Она поглазела в холодильник и захлопнула дверцу. У нее не было сил ни готовить, ни даже думать об этом. Как они теперь станут жить? По утрам вежливо здороваться, словно добрые соседи? По вечерам молча ужинать? Они и раньше помногу молчали, но это было доброе молчание. На самом деле им было хорошо друг с другом, они и без слов друг друга понимали. Она улыбнулась, вспомнив, как утром, еще до того страшного вопроса, Георгий поднялся из-за стола и поставил перед ней вазочку с медом, едва она успела подумать, что булочка с медом была бы кстати, и протянуть руку к хлебнице. А ведь казалось, что он даже на нее не смотрит.
И она сразу заметила, что в прошлую пятницу он пришел с температурой, заставила его лечь в постель, поила чаем с малиновым вареньем и новомодным французским препаратом от гриппа и простуды и ругалась, когда в понедельник он собрался на работу.
Неужели ничего этого больше никогда не будет в их жизни?
Она так глубоко задумалась, что вздрогнула, когда негромко хлопнула входная дверь.
– Что ты так рано, Гера? – робко спросила она, выйдя в прихожую.
Муж молчал, и она без слов поняла. что сейчас произойдет самое страшное, чего она не допускала даже в мыслях: он уйдет. И пораньше пришел специально, чтобы не собирать вещи на глазах у Олега.
– Я не смогу, Даша, – глядя в сторону, объяснил он.
Она вдруг испугалась, что не успеет сказать ему самого главного – что любит его и всегда любила, что он единственный ей нужен, и она никогда не простит себе того, что сделала.
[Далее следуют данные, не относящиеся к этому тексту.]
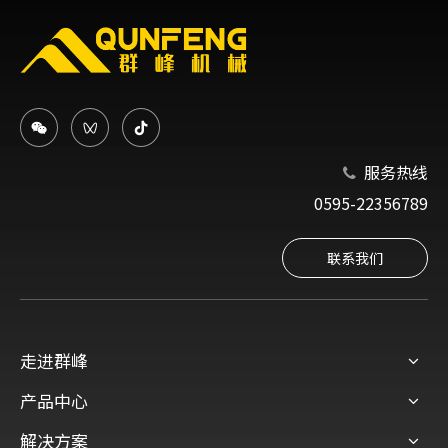
服务热线

0595-22356789
联系我们
走进群峰
产品中心
解决方案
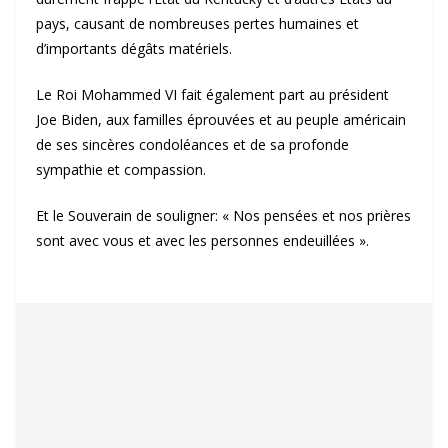
pays, causant de nombreuses pertes humaines et
d’importants dégâts matériels.
Le Roi Mohammed VI fait également part au président
Joe Biden, aux familles éprouvées et au peuple américain
de ses sincères condoléances et de sa profonde
sympathie et compassion.
Et le Souverain de souligner: « Nos pensées et nos prières
sont avec vous et avec les personnes endeuillées ».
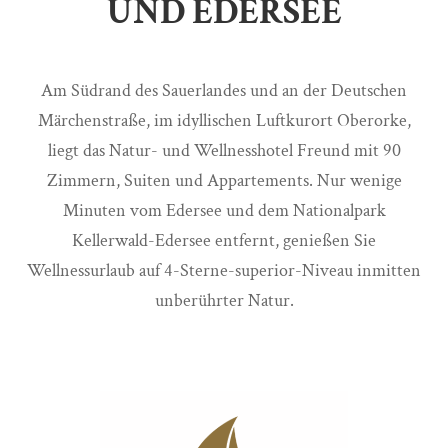
UND EDERSEE
Am Südrand des Sauerlandes und an der Deutschen
Märchenstraße, im idyllischen Luftkurort Oberorke,
liegt das Natur- und Wellnesshotel Freund mit 90
Zimmern, Suiten und Appartements. Nur wenige
Minuten vom Edersee und dem Nationalpark
Kellerwald-Edersee entfernt, genießen Sie
Wellnessurlaub auf 4-Sterne-superior-Niveau inmitten
unberührter Natur.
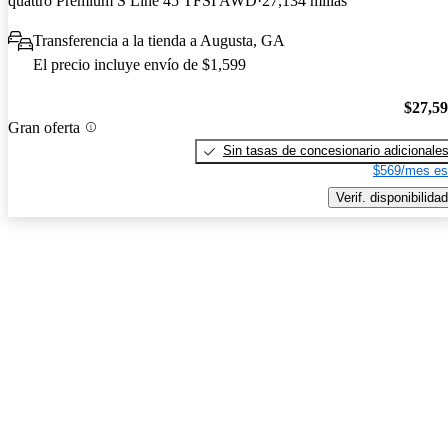
quattro Premium S Line 45 TFSI AWD
27,134 millas
Transferencia a la tienda a Augusta, GA
El precio incluye envío de $1,599
$27,5
Gran oferta
Sin tasas de concesionario adicionale
$569/mes es
Verif. disponibilidad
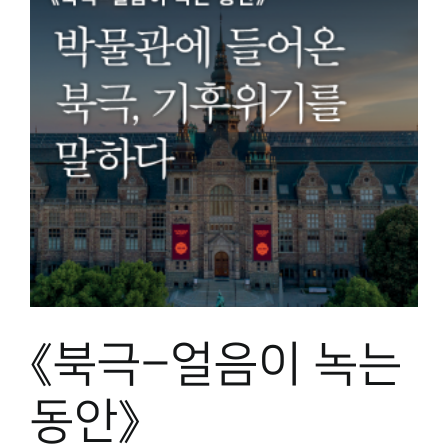
《북극–얼음이 녹는
동안》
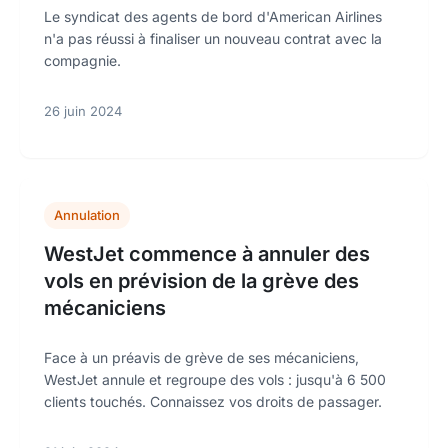
Le syndicat des agents de bord d'American Airlines
n'a pas réussi à finaliser un nouveau contrat avec la
compagnie.
26 juin 2024
Annulation
WestJet commence à annuler des
vols en prévision de la grève des
mécaniciens
Face à un préavis de grève de ses mécaniciens,
WestJet annule et regroupe des vols : jusqu'à 6 500
clients touchés. Connaissez vos droits de passager.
Они так и стояли молча в тесной прихожей, и Дарья понимала, что истекают последние секунды прошлой жизни, и не могла произнести ни слова, потому что губы словно одеревенели, и она испугалась даже, что уже никогда не сможет разговаривать.
– Что на работе? – Он впервые посмотрел на нее и снова отвел глаза.
– Все нормально, – кашлянув, проговорила она.
Он посмотрел на свои ноги в грязных ботинках, сбросил на пуфик куртку, разулся и, аккуратно обойдя жену, в одних носках прошел в комнату.
Ей хотелось пойти за ним, хотя бы просто постоять рядом, но она сдержалась. Ему совершенно некуда было идти. Когда они поженились, его родители разменяли свою большую трехкомнатную квартиру на Садовом кольце на две двушки – для себя и для Дашиных родителей, оставивших свою трешку Даше и Георгию.
Куда он пойдет? К родителям? Там и вдвоем не повернуться. Господи, у него даже нет возможности снять себе приличное жилье. На его зарплату можно снять разве что какую-нибудь развалюху.
– Гера, – Дарья робко вошла в комнату. – Не уходи. Я… не буду тебе мешать. Ну куда ты пойдешь?
Ей так захотелось, чтобы он остался, и она варила бы ему картошку и жарила мясо, как он любит, и пусть бы они молчали, словно чужие, но он приходил бы по вечерам, а она бы его ждала. Если бы Дарья хоть чуть-чуть была уверена, что может его остановить, она, наверное, бросилась бы ему в ноги. Но она знала, что ничего изменить уже нельзя.